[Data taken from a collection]
════════════════
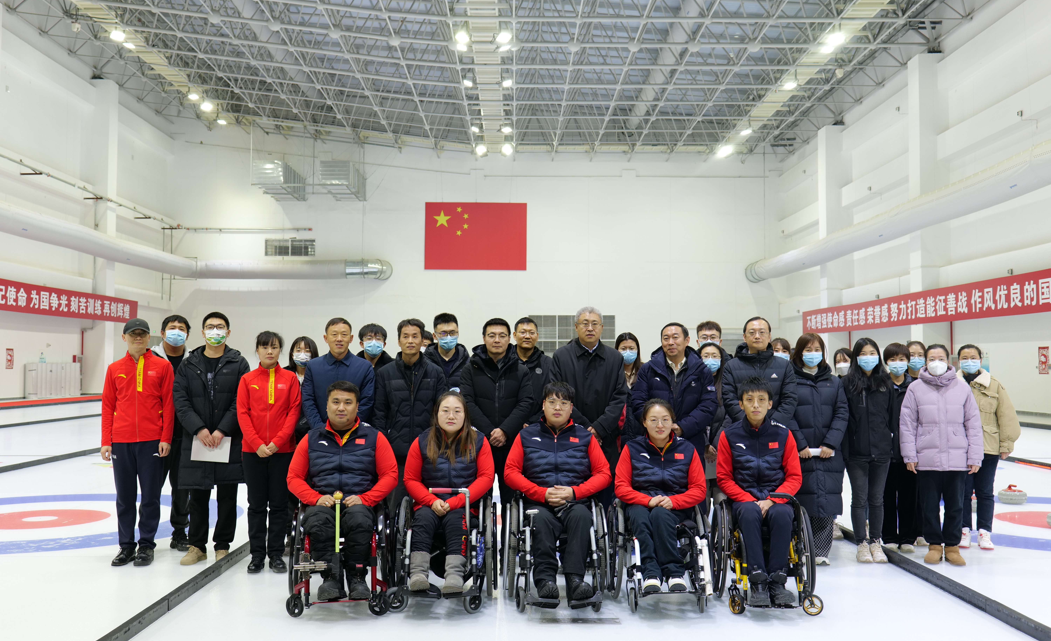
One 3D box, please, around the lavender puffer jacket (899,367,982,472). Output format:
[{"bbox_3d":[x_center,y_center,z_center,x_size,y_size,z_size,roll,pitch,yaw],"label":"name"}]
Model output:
[{"bbox_3d":[3.035,0.718,7.456,0.590,0.753,0.360,-1,-3,13],"label":"lavender puffer jacket"}]

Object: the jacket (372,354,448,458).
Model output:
[{"bbox_3d":[-0.820,0.600,7.261,0.545,0.732,0.330,0,-2,-4],"label":"jacket"}]

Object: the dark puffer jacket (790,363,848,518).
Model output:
[{"bbox_3d":[2.126,0.872,7.419,0.450,1.123,0.360,0,-3,10],"label":"dark puffer jacket"}]

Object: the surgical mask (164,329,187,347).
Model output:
[{"bbox_3d":[-2.719,0.138,7.941,0.160,0.134,0.085,1,-2,-15],"label":"surgical mask"}]

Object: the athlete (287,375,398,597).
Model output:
[{"bbox_3d":[-1.095,0.980,6.113,0.670,1.244,0.760,0,-3,-8],"label":"athlete"}]

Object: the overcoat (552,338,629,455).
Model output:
[{"bbox_3d":[0.453,0.596,7.141,0.560,0.950,0.370,0,-3,3],"label":"overcoat"}]

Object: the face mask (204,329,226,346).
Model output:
[{"bbox_3d":[-2.261,0.123,7.461,0.155,0.126,0.085,1,-2,-13],"label":"face mask"}]

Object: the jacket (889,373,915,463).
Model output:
[{"bbox_3d":[2.912,0.744,7.955,0.500,0.695,0.320,0,-3,8],"label":"jacket"}]

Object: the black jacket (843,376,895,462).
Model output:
[{"bbox_3d":[2.582,0.729,7.697,0.410,0.664,0.270,0,-2,10],"label":"black jacket"}]

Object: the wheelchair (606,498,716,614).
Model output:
[{"bbox_3d":[0.798,1.297,6.179,0.620,0.800,0.860,0,-3,1],"label":"wheelchair"}]

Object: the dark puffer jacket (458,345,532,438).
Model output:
[{"bbox_3d":[-0.200,0.530,7.094,0.530,0.717,0.370,0,-3,-1],"label":"dark puffer jacket"}]

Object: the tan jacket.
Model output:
[{"bbox_3d":[3.646,0.731,8.227,0.640,0.695,0.330,0,-2,10],"label":"tan jacket"}]

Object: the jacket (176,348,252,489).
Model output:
[{"bbox_3d":[-2.317,0.709,7.557,0.550,1.047,0.340,1,-2,-11],"label":"jacket"}]

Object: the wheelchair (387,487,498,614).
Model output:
[{"bbox_3d":[-0.486,1.283,6.230,0.630,0.830,0.900,0,-3,1],"label":"wheelchair"}]

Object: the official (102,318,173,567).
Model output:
[{"bbox_3d":[-2.849,0.871,7.510,0.510,1.774,0.310,1,-2,-11],"label":"official"}]

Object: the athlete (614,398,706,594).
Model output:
[{"bbox_3d":[0.801,1.009,6.082,0.560,1.084,0.730,0,-3,1],"label":"athlete"}]

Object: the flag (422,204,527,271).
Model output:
[{"bbox_3d":[-2.785,-4.736,57.749,5.720,3.800,0.060,0,-2,0],"label":"flag"}]

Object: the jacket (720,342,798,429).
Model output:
[{"bbox_3d":[1.677,0.550,7.334,0.550,0.793,0.330,0,-2,8],"label":"jacket"}]

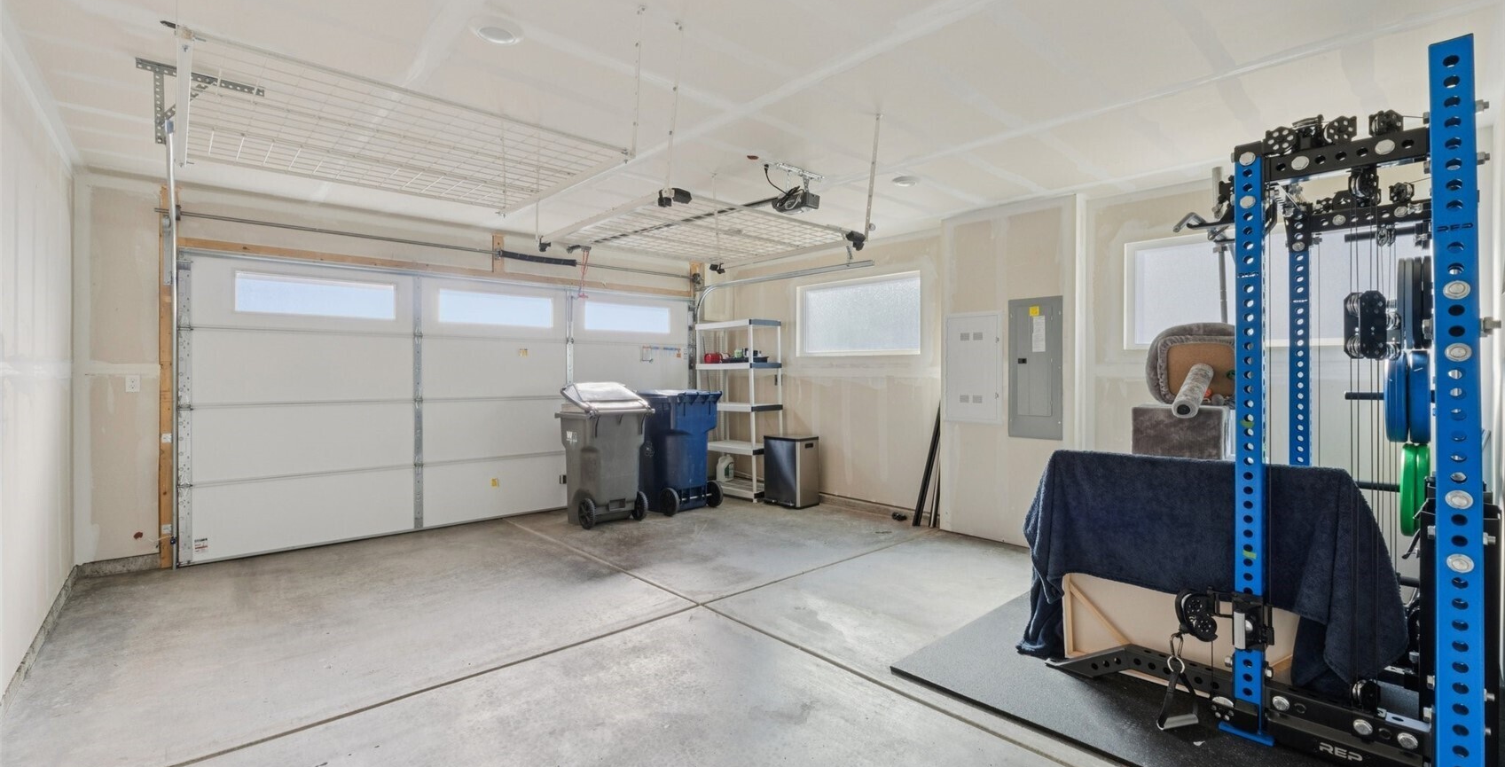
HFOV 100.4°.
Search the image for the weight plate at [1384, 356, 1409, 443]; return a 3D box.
════════════════
## WHAT IS BEING ASKED
Render every line of the entries above as a JSON list of strings, one string per line, with blank lines omitted. Leave the pictures out of the list.

## ANSWER AREA
[
  "One 3D box, please, around the lavender puffer jacket (899,367,982,472). Output format:",
  "[{\"bbox_3d\":[x_center,y_center,z_center,x_size,y_size,z_size,roll,pitch,yaw],\"label\":\"name\"}]",
  "Model output:",
  "[{\"bbox_3d\":[3.035,0.718,7.456,0.590,0.753,0.360,-1,-3,13],\"label\":\"lavender puffer jacket\"}]",
  "Object: the jacket (372,354,448,458).",
  "Model output:",
  "[{\"bbox_3d\":[-0.820,0.600,7.261,0.545,0.732,0.330,0,-2,-4],\"label\":\"jacket\"}]",
  "Object: the dark puffer jacket (790,363,848,518).",
  "Model output:",
  "[{\"bbox_3d\":[2.126,0.872,7.419,0.450,1.123,0.360,0,-3,10],\"label\":\"dark puffer jacket\"}]",
  "Object: the surgical mask (164,329,187,347).",
  "Model output:",
  "[{\"bbox_3d\":[-2.719,0.138,7.941,0.160,0.134,0.085,1,-2,-15],\"label\":\"surgical mask\"}]",
  "Object: the athlete (287,375,398,597).",
  "Model output:",
  "[{\"bbox_3d\":[-1.095,0.980,6.113,0.670,1.244,0.760,0,-3,-8],\"label\":\"athlete\"}]",
  "Object: the overcoat (552,338,629,455).",
  "Model output:",
  "[{\"bbox_3d\":[0.453,0.596,7.141,0.560,0.950,0.370,0,-3,3],\"label\":\"overcoat\"}]",
  "Object: the face mask (204,329,226,346).",
  "Model output:",
  "[{\"bbox_3d\":[-2.261,0.123,7.461,0.155,0.126,0.085,1,-2,-13],\"label\":\"face mask\"}]",
  "Object: the jacket (889,373,915,463).",
  "Model output:",
  "[{\"bbox_3d\":[2.912,0.744,7.955,0.500,0.695,0.320,0,-3,8],\"label\":\"jacket\"}]",
  "Object: the black jacket (843,376,895,462).",
  "Model output:",
  "[{\"bbox_3d\":[2.582,0.729,7.697,0.410,0.664,0.270,0,-2,10],\"label\":\"black jacket\"}]",
  "Object: the wheelchair (606,498,716,614).",
  "Model output:",
  "[{\"bbox_3d\":[0.798,1.297,6.179,0.620,0.800,0.860,0,-3,1],\"label\":\"wheelchair\"}]",
  "Object: the dark puffer jacket (458,345,532,438).",
  "Model output:",
  "[{\"bbox_3d\":[-0.200,0.530,7.094,0.530,0.717,0.370,0,-3,-1],\"label\":\"dark puffer jacket\"}]",
  "Object: the tan jacket.",
  "Model output:",
  "[{\"bbox_3d\":[3.646,0.731,8.227,0.640,0.695,0.330,0,-2,10],\"label\":\"tan jacket\"}]",
  "Object: the jacket (176,348,252,489).",
  "Model output:",
  "[{\"bbox_3d\":[-2.317,0.709,7.557,0.550,1.047,0.340,1,-2,-11],\"label\":\"jacket\"}]",
  "Object: the wheelchair (387,487,498,614).",
  "Model output:",
  "[{\"bbox_3d\":[-0.486,1.283,6.230,0.630,0.830,0.900,0,-3,1],\"label\":\"wheelchair\"}]",
  "Object: the official (102,318,173,567).",
  "Model output:",
  "[{\"bbox_3d\":[-2.849,0.871,7.510,0.510,1.774,0.310,1,-2,-11],\"label\":\"official\"}]",
  "Object: the athlete (614,398,706,594).",
  "Model output:",
  "[{\"bbox_3d\":[0.801,1.009,6.082,0.560,1.084,0.730,0,-3,1],\"label\":\"athlete\"}]",
  "Object: the flag (422,204,527,271).",
  "Model output:",
  "[{\"bbox_3d\":[-2.785,-4.736,57.749,5.720,3.800,0.060,0,-2,0],\"label\":\"flag\"}]",
  "Object: the jacket (720,342,798,429).",
  "Model output:",
  "[{\"bbox_3d\":[1.677,0.550,7.334,0.550,0.793,0.330,0,-2,8],\"label\":\"jacket\"}]",
  "HFOV 100.4°.",
  "Search the image for the weight plate at [1384, 356, 1409, 443]; return a 3D box."
]